I also liked that Dawn might turn out to be a witch after all, huh? I like that little bit of development because I'm interested in seeing where you take this- knowing you, it'll be great!

ALSO, I see you haven't updated this in over 3 years; is it because you've lost all inspiration for this, or maybe because it's coming along, but really slowly?

Either way, I really hope you come back and finish this because:

-This is a really awesome story! Sure, there might be a few issues here and there, but none of them will take more than minor editing to fix.

-I believe you said somewhere that this story was meant to be 36 chapters long? In that case, you only just have 3 or so chapters left, right?

So you're ALMOST there, and it'd be a pity if you didn't finish after taking it this far!

(Courtesy of the Review Marathon, hosted by the Review Game. Link in my profile!)
6/4/2011 c32 Elennar
I really liked Rathius's little monologue about world domination because it was a great way to put in a little humour during a tense moment in the story.
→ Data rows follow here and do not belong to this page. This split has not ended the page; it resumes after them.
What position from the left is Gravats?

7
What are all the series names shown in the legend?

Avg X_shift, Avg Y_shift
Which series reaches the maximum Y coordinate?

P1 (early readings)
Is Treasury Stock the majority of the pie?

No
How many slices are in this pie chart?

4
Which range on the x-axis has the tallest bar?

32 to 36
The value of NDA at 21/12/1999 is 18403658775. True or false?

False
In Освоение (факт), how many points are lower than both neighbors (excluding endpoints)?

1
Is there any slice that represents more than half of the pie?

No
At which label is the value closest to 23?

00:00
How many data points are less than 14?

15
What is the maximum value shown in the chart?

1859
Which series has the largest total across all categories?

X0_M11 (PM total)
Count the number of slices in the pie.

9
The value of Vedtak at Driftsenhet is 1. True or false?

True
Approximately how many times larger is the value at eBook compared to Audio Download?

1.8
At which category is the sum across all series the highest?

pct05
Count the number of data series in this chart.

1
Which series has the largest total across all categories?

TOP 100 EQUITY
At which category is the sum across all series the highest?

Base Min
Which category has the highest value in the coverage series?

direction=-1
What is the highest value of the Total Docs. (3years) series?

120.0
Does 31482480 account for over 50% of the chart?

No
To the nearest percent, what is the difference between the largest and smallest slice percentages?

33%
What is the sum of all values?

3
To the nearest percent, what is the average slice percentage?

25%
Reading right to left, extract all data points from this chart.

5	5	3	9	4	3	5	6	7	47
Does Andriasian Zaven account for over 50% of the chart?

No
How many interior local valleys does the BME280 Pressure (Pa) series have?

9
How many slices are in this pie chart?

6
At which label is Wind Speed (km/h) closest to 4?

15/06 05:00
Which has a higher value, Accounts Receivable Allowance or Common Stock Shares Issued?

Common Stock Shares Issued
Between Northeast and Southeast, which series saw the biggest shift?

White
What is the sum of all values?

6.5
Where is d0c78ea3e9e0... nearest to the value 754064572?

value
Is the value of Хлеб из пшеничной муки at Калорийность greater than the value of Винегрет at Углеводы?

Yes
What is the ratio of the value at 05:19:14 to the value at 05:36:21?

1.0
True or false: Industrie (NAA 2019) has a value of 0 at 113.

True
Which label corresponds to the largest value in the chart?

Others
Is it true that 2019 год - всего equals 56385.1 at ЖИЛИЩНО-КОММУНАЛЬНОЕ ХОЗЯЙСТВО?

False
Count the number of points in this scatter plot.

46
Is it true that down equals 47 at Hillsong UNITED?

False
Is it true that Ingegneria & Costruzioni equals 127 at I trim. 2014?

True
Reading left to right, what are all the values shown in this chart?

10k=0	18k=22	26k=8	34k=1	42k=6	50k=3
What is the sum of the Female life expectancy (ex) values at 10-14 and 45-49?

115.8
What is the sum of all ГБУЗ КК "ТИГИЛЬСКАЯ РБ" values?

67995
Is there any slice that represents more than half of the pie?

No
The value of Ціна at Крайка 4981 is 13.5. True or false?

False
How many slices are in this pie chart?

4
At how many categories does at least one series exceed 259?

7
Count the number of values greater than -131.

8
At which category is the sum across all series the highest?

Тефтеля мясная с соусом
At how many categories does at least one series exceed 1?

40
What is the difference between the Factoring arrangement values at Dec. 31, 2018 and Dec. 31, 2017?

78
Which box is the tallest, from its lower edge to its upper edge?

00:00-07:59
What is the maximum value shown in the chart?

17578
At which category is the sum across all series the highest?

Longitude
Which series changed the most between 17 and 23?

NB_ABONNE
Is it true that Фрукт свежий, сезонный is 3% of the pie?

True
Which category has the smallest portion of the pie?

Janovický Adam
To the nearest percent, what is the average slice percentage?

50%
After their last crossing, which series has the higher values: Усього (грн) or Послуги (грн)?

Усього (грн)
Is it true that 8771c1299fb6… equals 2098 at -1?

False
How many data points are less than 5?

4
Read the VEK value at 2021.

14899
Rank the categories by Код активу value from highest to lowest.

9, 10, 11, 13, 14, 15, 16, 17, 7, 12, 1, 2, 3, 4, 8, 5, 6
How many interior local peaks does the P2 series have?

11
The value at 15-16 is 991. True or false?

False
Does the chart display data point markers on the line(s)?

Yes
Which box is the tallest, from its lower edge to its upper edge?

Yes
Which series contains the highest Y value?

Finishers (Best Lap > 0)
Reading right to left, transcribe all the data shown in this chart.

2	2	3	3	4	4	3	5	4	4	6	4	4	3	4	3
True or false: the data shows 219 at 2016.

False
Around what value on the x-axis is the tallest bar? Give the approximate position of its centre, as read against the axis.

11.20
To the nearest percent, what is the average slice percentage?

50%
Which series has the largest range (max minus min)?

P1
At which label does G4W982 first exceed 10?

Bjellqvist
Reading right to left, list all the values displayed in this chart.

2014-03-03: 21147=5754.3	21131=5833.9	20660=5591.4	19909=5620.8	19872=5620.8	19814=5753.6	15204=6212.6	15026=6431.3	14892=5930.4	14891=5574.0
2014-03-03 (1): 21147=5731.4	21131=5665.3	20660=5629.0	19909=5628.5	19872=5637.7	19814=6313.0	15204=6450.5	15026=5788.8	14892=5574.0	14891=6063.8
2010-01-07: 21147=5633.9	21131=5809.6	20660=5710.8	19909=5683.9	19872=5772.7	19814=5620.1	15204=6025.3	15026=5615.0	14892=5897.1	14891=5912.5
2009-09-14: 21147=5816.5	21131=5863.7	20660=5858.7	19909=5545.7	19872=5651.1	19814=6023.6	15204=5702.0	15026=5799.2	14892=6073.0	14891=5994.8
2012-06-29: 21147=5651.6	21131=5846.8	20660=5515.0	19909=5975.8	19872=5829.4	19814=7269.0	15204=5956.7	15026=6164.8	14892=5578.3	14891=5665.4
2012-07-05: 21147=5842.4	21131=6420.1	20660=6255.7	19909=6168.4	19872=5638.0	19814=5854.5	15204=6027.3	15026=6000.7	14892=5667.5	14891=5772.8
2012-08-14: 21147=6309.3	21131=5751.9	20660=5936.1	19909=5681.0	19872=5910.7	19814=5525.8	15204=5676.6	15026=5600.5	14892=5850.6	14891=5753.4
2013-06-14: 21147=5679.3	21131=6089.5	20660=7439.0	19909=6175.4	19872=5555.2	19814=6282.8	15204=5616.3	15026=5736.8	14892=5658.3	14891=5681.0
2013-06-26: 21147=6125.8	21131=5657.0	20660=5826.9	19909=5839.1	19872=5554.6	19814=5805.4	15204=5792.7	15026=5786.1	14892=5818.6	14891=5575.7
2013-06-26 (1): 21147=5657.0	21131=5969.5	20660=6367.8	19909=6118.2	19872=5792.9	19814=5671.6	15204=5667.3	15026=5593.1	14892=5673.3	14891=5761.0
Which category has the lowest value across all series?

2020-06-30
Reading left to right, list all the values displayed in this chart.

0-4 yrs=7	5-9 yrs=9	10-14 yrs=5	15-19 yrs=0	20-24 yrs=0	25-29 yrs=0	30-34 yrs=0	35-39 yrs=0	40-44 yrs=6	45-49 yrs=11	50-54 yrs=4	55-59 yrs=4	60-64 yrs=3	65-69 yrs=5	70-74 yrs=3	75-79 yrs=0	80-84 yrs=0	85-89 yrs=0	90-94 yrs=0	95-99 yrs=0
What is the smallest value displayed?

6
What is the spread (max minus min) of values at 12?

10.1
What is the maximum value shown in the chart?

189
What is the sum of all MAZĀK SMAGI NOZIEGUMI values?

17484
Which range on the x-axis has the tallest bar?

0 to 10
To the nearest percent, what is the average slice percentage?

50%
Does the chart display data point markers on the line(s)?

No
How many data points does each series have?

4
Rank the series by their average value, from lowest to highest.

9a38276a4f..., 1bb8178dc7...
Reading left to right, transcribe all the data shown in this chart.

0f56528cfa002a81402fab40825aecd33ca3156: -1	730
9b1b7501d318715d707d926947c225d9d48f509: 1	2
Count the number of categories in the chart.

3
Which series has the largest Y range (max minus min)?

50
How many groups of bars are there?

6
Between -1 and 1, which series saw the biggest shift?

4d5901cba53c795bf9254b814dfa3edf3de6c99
I also liked the revelation of the puppy being Biko- because that's yet another thread to the story.
6/4/2011 c31 Elennar
I didn't like the sudden shift to third person narrative in this chapter becuase it isn't really something you do often in this story, and that breaks the flow.

Also, at one point, you called Dawn "the auburn beauty"- isn't that an adjective used for women? I didn't like it because it's unlikely for someone to call someone else that in their heads.
6/4/2011 c30 Elennar
In the initial scene, I found you switched from past to present tense while narrating- you should really proof read these little things, because they bring down a story's credibility; no matter how well written it may otherwise be.

Ah! I really liked the rather interesting plot point with Justinian actually being Chad- loads of not-so-wholesome drama!
6/4/2011 c29 Elennar
I liked the first scene of this chapter a lot- it was written with a really taut writing style.

I found two typos though. When Sashta's admonishing Nikko for being human, he saus, 'suppose' twice instead of 'supposed'.
6/4/2011 c28 Elennar
I liked the fact that you made Rhian somewhat of a positive character instead of the slutty-jobless-man whore he was orginally supposed to be; it really helps to have gray characters like that because they add depth to the story.

I didn't like the last scene with Jazz and Tolouse, because it just didn't fit that well into the story; and didn't add anything to it.